# Enunciado
Responda com base no trecho sobre os 100 dias do governo Lula:
1. Na pesquisa de opinião divulgada em 15 de abril, de quanto para quanto recuou a avaliação positiva do governo Lula desde fevereiro?
2. Em que mês e ano Franklin Roosevelt tomou posse?
3. Quantos projetos de investimentos estatais Roosevelt apresentou de uma só vez?

# Trecho citado
--

3. UM DESGASTE PRECOCE apareceu na pesquisa de opinião Genial Qaest, divulgada no último 15 de abril. Como aponta Felipe Nunes, “a avaliação positiva do Governo Lula recuou 4 pontos percentuais desde fevereiro, de 40% para 36%. A avaliação negativa avançou de 20% para 29%”. A aprovação entre os jovens também teve queda significativa. É algo preocupante para uma gestão que ainda está naquela fase tradicional do namoro com a opinião pública, própria dos primeiros 100 dias. É o período no qual esperanças e expectativas das urnas ainda não se dissolveram em decepções naturais, em qualquer governo. Embora o patamar de ótimo e bom seja alto, o que se deve mirar é o quadro tendencial da sondagem e a intensidade da queda dos indicadores.

4. A MARCA DOS 100 DIAS não é aleatória. Foi estabelecida por Franklin Roosevelt ao tomar posse, em março de 1933, ainda sob os efeitos da crise de 1929. O presidente percebeu, numa situação de descrédito e desesperança, que deveria aproveitar o início do mandato para dizer a que viera. Apresentou de uma só vez 87 projetos de investimentos estatais, que iam de infraestrutura a serviços variados, passando por frentes de trabalho e programas de alimentação para os pobres. Rapidamente o governo toma a agenda nacional em suas mãos e desata um programa desenvolvimentista capitaneado pelo único ator capaz de gastar a fundo perdido em tempos de crise: o Estado. Perder o bônus dos 100 dias – ou do início do governo – é erro grave. O governo Lula parece ter perdido, premido pela agenda neoliberal.

--

# Material apresentado
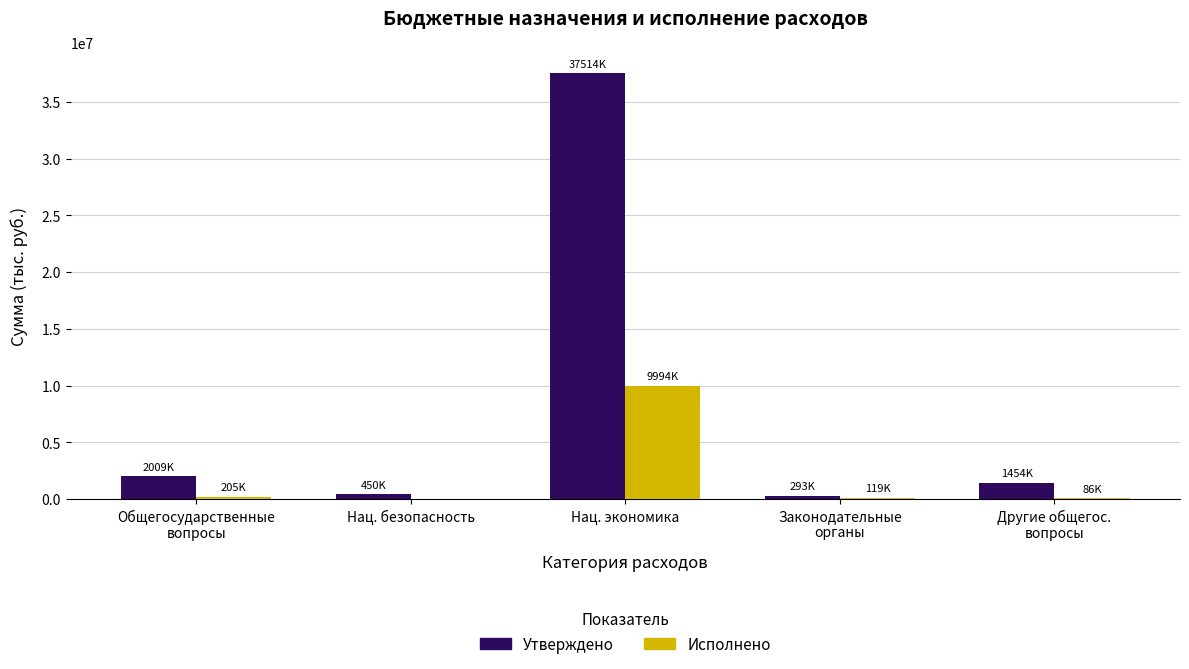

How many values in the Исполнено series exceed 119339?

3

--

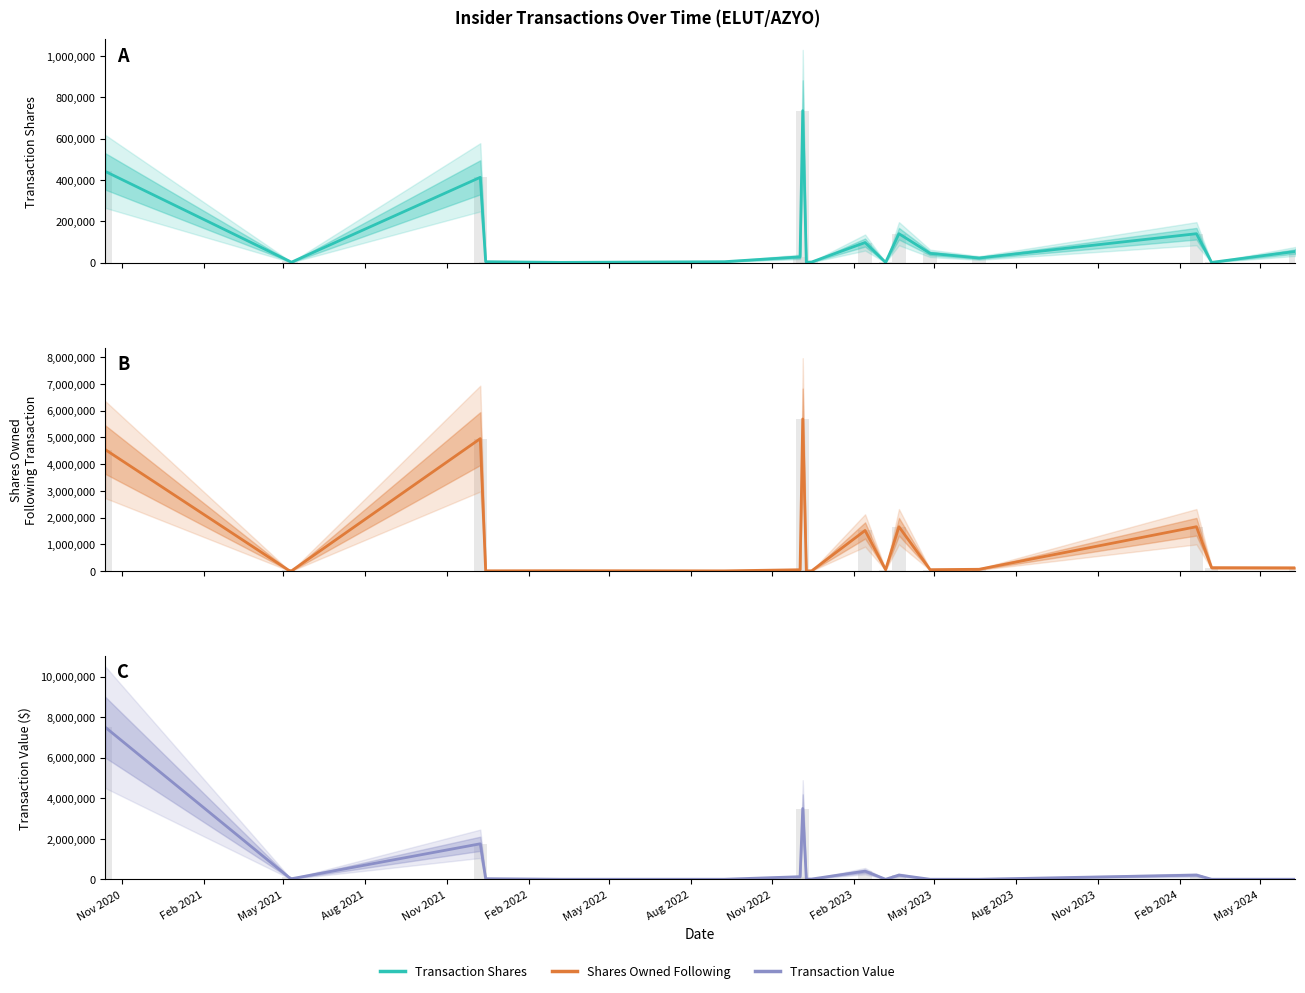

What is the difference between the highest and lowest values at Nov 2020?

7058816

--

# Resposta
1. De 40% para 36%.
2. Em março de 1933.
3. 87 projetos.